→ **Records provided**:
____________________

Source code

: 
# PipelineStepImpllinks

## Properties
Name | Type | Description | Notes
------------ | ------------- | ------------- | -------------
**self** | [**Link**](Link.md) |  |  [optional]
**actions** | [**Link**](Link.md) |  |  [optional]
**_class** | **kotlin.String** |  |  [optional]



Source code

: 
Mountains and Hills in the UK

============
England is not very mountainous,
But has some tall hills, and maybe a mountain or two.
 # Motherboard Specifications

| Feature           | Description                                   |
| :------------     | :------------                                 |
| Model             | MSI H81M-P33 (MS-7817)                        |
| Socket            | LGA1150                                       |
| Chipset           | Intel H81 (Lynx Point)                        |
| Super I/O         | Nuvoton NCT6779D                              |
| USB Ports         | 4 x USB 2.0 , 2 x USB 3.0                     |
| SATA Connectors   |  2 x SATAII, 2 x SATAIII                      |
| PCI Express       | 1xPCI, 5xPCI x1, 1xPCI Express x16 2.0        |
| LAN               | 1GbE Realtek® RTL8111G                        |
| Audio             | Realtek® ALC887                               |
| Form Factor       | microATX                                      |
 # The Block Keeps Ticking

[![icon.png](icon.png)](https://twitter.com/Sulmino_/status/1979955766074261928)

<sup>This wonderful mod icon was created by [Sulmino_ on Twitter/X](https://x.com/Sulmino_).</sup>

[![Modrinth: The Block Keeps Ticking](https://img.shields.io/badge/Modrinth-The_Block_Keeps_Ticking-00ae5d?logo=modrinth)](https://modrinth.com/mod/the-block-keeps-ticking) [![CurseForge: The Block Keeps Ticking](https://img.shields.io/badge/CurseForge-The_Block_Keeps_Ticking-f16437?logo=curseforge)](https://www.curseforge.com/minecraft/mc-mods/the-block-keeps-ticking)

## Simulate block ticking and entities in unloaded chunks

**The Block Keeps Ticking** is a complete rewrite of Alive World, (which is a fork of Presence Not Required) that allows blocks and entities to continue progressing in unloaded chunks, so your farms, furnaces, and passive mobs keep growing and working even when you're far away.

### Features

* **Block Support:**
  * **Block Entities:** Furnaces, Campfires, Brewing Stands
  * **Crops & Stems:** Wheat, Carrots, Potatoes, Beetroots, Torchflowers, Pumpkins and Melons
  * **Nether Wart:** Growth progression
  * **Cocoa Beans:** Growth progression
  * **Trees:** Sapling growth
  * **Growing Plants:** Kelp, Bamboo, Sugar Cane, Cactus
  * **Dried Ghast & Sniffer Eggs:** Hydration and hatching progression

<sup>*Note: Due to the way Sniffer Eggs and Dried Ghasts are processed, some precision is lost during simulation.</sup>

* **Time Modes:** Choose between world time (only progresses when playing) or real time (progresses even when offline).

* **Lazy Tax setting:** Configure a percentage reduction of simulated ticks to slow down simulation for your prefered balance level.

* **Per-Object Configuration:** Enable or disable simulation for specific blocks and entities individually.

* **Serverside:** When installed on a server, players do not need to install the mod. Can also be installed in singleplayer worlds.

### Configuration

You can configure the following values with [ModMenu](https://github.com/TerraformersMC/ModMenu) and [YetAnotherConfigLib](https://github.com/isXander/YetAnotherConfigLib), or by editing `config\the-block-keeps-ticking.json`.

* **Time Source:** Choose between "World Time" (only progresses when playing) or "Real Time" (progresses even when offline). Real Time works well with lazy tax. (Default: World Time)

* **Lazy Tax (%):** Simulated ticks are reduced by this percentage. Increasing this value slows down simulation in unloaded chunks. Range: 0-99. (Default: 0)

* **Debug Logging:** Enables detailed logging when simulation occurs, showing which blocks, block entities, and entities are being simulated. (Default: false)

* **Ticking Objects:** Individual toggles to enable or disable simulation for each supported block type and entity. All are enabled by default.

____________________

→ **Problem statement**:
Count the lines in the listing that contain the word "some", and reply with only that number.

→ **Answer space**:
2